Eventide’s SplitEQ lets you shape Transient and Tonal content in your audio
“SplitEQ is a fundamentally new type of musical tool”
Eventide has unveiled SplitEQ, an eight-band EQ with a unique approach to equalisation. Instead of adjusting the overall frequency content of a signal, SplitEQ splits the signal into Transient and Tonal parts for precise processing. Eventide says that it’s “a fundamentally new type of musical tool.”
SplitEQ uses the brand’s Structural Split technology found in its Physion plug-in to separate Transient and Tonal streams. According to Eventide, this process mimics the human perception of tonal and transient elements of sound. Then, you can use the eight bands to boost or cut the exact part of the audio that needs correcting.
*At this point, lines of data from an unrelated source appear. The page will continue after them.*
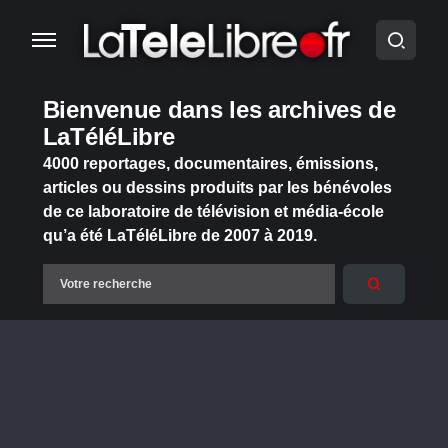
Bienvenue dans les archives de
LaTéléLibre
4000 reportages, documentaires, émissions,
articles ou dessins produits par les bénévoles
de ce laboratoire de télévision et média-école
qu’a été LaTéléLibre de 2007 à 2019.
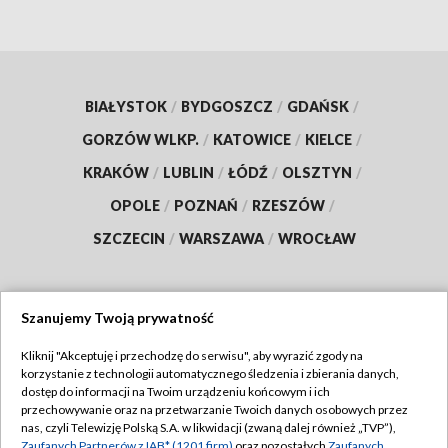
BIAŁYSTOK
/
BYDGOSZCZ
/
GDAŃSK
/
GORZÓW WLKP.
/
KATOWICE
/
KIELCE
/
KRAKÓW
/
LUBLIN
/
ŁÓDŹ
/
OLSZTYN
/
OPOLE
/
POZNAŃ
/
RZESZÓW
/
SZCZECIN
/
WARSZAWA
/
WROCŁAW
Szanujemy Twoją prywatność
Dołącz do nas:
Kliknij "Akceptuję i przechodzę do serwisu", aby wyrazić zgody na
korzystanie z technologii automatycznego śledzenia i zbierania danych,
TVP
dostęp do informacji na Twoim urządzeniu końcowym i ich
Abonament TVP
przechowywanie oraz na przetwarzanie Twoich danych osobowych przez
Regulamin TVP
nas, czyli Telewizję Polską S.A. w likwidacji (zwaną dalej również „TVP”),
Emisja w TVP
Zaufanych Partnerów z IAB* (1201 firm)
oraz pozostałych
Zaufanych
Polityka prywatności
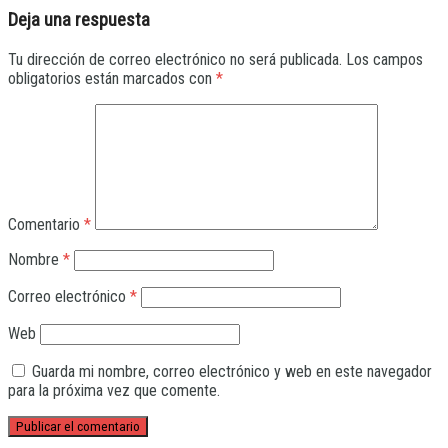
Deja una respuesta
Tu dirección de correo electrónico no será publicada.
Los campos
obligatorios están marcados con
*
Comentario
*
Nombre
*
Correo electrónico
*
Web
Guarda mi nombre, correo electrónico y web en este navegador
para la próxima vez que comente.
This means that you can, for example, cut the low-end of the initial transients of a strummed guitar, while accentuating the low-end in the overall tone. Peter McCulloch, a developer of SplitEQ, says: “We can all hear the transient and tonal parts of a sound – shouldn’t our EQs?”
It’s not just an audio correction tool, though, Eventide says. Thanks to independent Left/Right and Mid/Side panning options, you can get creative with the stereo imaging of a sound.
Visually, SplitEQ is similar to many other parametric EQs. It sports a real-time spectrum analyser to display the sound’s behaviour across the frequency spectrum. You can also easily solo a single band, only the transients, and even solo only the transients on a single band.
Eventide says you can use the analyser to “track down problematic resonances or transients by displaying the tonal and transient streams separately, adding a new dimension to your troubleshooting toolkit.”
SplitEQ’s filters include peak, notch, bandpass, high-shelf, low-shelf, tilt shelf, high-pass and low-pass types, with slopes from 6dB to 96dB/octave.
For quick inspiration, Eventide has included 150 presets in SplitEQ, and an A/B button to audition two presets and settings.
SplitEQ is available now for macOS and Windows in VST, AAX and AU formats. Eventide is running an introductory offer on the plug-in, pricing it at $99, moving up to $179 thereafter.